En d’autres termes, la solution proposée par Seabound ne permet pas de décarboner. Elle ne semble être, au mieux, qu’un déplacement de l’endroit d’où sont générées les émissions de CO2. Celles-ci n’ont plus lieu au niveau du navire, mais en amont, au niveau de l’usine de production d’oxyde de calcium. Dans le pire des cas, si le site de production de chaux vive n’a pas de mix énergétique décarboné, cette solution entraîne même des émissions supplémentaires de CO2 du fait de l’énergie nécessaire pour générer la réaction de calcination. Si la société ne le précise pas, on peut imaginer que cette solution ait l’intérêt de concentrer les émissions de CO2 en des lieux précis, à terre, ce qui permettrait de mieux les valoriser pour produire, par exemple, des carburants de synthèse.

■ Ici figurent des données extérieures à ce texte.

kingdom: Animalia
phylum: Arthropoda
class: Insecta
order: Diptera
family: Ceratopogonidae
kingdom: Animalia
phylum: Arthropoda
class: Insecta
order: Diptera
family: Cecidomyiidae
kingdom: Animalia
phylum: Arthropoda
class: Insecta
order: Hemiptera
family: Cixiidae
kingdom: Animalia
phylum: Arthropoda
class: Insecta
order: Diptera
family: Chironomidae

Cette solution présente également l’avantage de capturer les sulfures, un gaz à effet de serre moins connu que le CO2, mais tout aussi néfaste. Sur ce point, la startup annonce avoir réussi à en capturer 90 % durant cette expérimentation.
Un intérêt financier ?
L’intérêt de cette solution pourrait par ailleurs être d’ordre financier pour les entreprises de transport maritime. En effet, le prix de la chaux vive s’échangeait, fin 2023, à 164 dollars la tonne en Europe. Le carbonate de calcium, en fonction de sa pureté, coûte plus cher. En Belgique, lors du dernier trimestre de 2023, il coûtait aux alentours de 340 dollars par tonne. Ainsi, la revente du matériau obtenu grâce au système mis au point par Seabound pourrait compenser le prix de l’installation et de la maintenance du système, voire même générer un bénéfice.
Commentaires
Décarboner à la chaux vive!
"...les sulfures, un gaz à effet de serre moins connu que le CO2, mais tout aussi néfaste."

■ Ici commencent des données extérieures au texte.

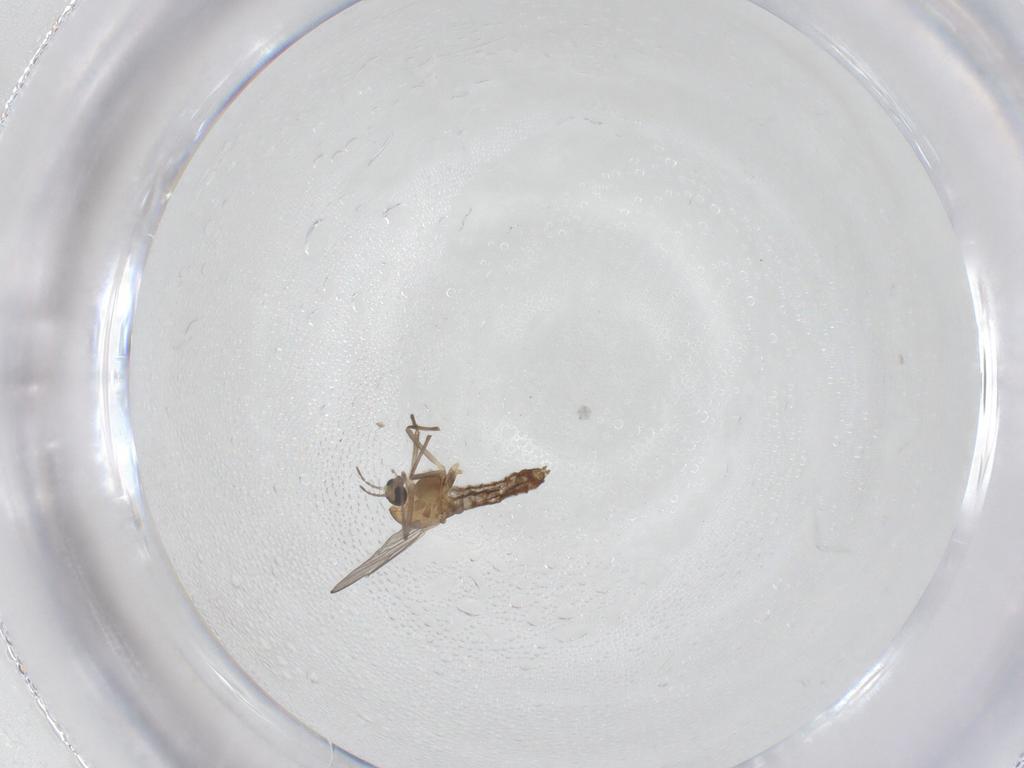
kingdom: Animalia
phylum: Arthropoda
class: Insecta
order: Diptera
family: Chironomidae
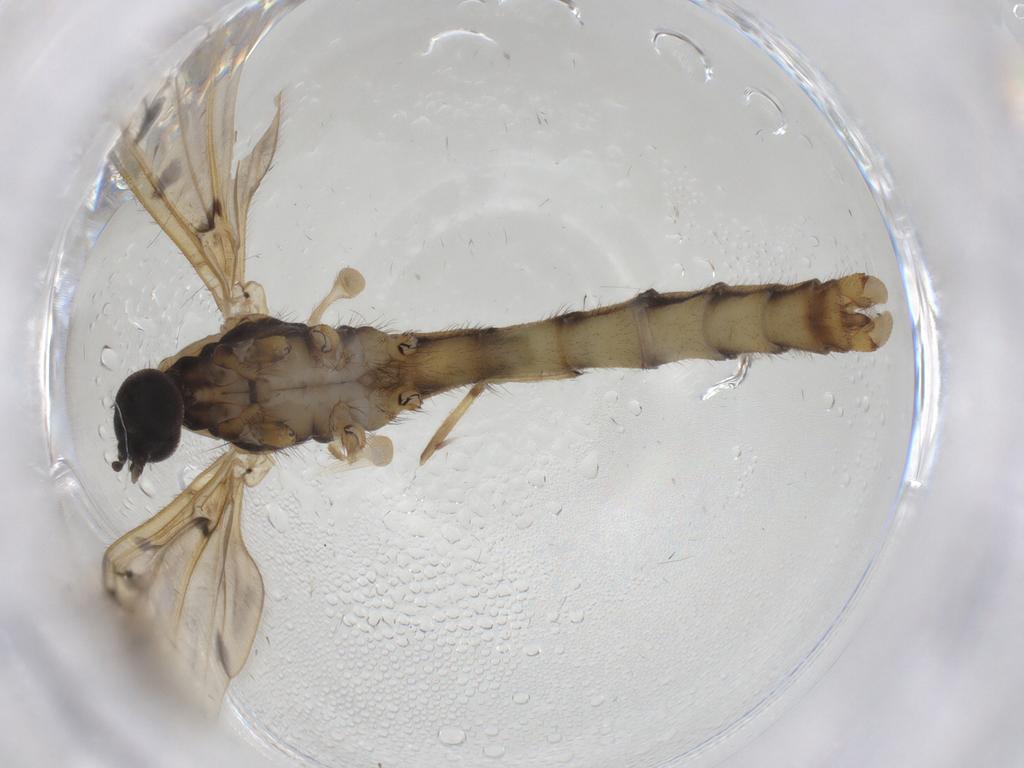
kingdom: Animalia
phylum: Arthropoda
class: Insecta
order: Diptera
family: Phoridae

Êtes-vous certain de votre affirmation ?
J'avais plutôt dans l'esprit que les sulfures avaient un effet refroidissant sur le climat, à l'image des dégagement de souffre des volcans qui sont connus pour leur effet de refroidissement de l'atmosphère.
Pouvez-vous vérifier vos sources, voire nous les communiquer ? SVP
Votre remarque semble tout-à-fait fondée. Le GIEC distingue deux aspects dans le réchauffement climatique. L’un, positif, provoqué par l’augmentation des GES et dont on estime l’impact aujourd’hui à 1,5°C, et l’autre, négatif, provoqué par les aérosols et dont l’impact est de -0,4°C, d’où le consensus actuel autour de +1,1°C. Et parmi les contributeurs au refroidissement, le dioxyde de soufre (SO2) (source GIEC AR6). Le SO3 est lié aux émissions de particules fines, notamment dans le transport maritime, et c’est la raison pour laquelle des directives ont été prises pour réduire la teneur en soufre dans les fuels lourds des navires.
Les oxydes de soufre ne contribuent donc pas au RCC, mais ils possèdent suffisamment de défauts pour ne pas les considérer comme une solution.